The problem is that second thing is no longer happening.

Once a ticket generates an alert/incident in PagerDuty and it gets resolved, if that same ticket goes back into a failed state again at a future date and the e-mail with the alert gets sent off to PagerDuty, PagerDuty does nothing with that e-mail. It doesn’t generate another incident/alert and we don’t get paged.

This is obviously horrible as this means we’re missing important pages.

I’m not sure when this problem started happening. As pages were still coming in it seemed like it was working, but at least once or twice something that should have generated a page didn’t generate one and I just figured it might be a fluke. The same thing happened a third time this morning so I started doing testing and figured out the pattern mentioned above.

Anyone have any idea what we might need to change to work inside this new incident/alert system? I’m assuming that’s somehow related as to why this is no longer triggering a new alert/page… but I could be wrong. I’m just guessing and grabbing at straws here.

Thanks for any help or ideas you might have.

– Justin Swall

dmcclure · February 16, 2022, 2:11pm

A few questions to get some more context:

Are you using an event orchestration or event ruleset email integration or a service level email integration?
Are you using regex to extract the ticket ID from your email subject and use that for your dedup key or are you just using the entire subject line as-is?
Is the subject line changing at all from the first trigger email and follow on emails? (for example, do follow on emails have “Re:” or “Fwd:” or anything different? (assuming you’re using full subject line here)
Are you defining certain conditions to map into a unique 'trigger" and ‘resolve’ action in your rules configuration?

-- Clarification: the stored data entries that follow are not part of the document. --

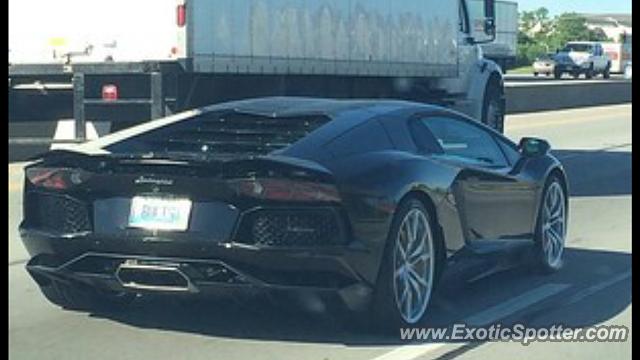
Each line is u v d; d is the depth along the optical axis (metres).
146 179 6.30
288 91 14.33
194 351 6.38
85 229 6.43
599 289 8.18
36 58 13.12
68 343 6.55
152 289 6.32
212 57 12.73
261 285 6.13
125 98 12.72
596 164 18.23
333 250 6.07
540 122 29.67
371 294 6.38
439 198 6.93
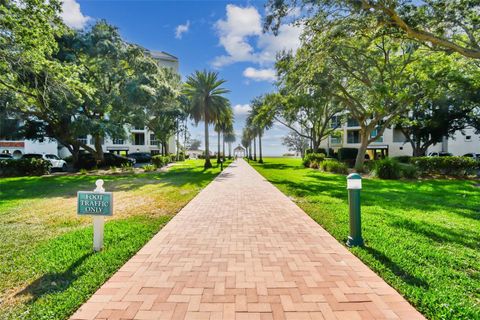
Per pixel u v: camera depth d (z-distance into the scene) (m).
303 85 14.05
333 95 18.19
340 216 6.06
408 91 16.22
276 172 20.33
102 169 23.03
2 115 18.42
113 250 3.96
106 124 20.12
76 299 2.68
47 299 2.69
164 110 25.67
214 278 3.16
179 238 4.64
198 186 11.86
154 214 6.52
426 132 26.25
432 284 2.97
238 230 5.12
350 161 25.48
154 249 4.11
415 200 8.28
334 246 4.23
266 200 8.34
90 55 19.77
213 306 2.59
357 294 2.81
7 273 3.27
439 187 11.45
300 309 2.54
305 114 29.05
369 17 8.14
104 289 2.91
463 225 5.40
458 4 8.05
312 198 8.55
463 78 14.84
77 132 19.55
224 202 8.02
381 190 10.52
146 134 48.62
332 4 8.38
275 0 9.05
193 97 26.12
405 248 4.07
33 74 12.54
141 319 2.40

justin.swall · February 16, 2022, 3:30pm

Thanks for the reply @dmcclure

Our setup is very simple since it’s been humming along for years before things like Event Orchestration were part of the platform. Essentially, we just have a couple of Services defined. Each service has only three settings enabled - the On Call Now, the Escalation Policy, and an Email Integration.

Each Email Integration is configured identically to the one shown below. The only reason we even have multiple services defined is just because then it shows the service impacted on the notification in the Pager Duty app. We can then route the various types of alerts to the various e-mail addresses tied to the various services and get a bit more clarity on what type of an alert is coming in.

Let me know if there’s any additional information I can provide. Thanks!

dmcclure · February 16, 2022, 6:02pm

Are dedup/incident keys getting created as expected with the value between # and / ? If so, can you manually send in an email that should trigger and one that should resolve and have the incident created and resolved as expected?

I might also try creating a new service and email integration and test with manually sending an email just to sanity check if it works or not with a new service/email address.

justin.swall · February 17, 2022, 2:22am

The plot thickens.

I’ve done some additional testing this evening and when I do my manual test it is all working correctly as expected. I do still have a specific e-mail that I can confirm was sent that never kicked off a page, so I’ve reported the issue to support.

Doesn’t seem like this will be a forum-solvable problem. Thanks for all of your help though!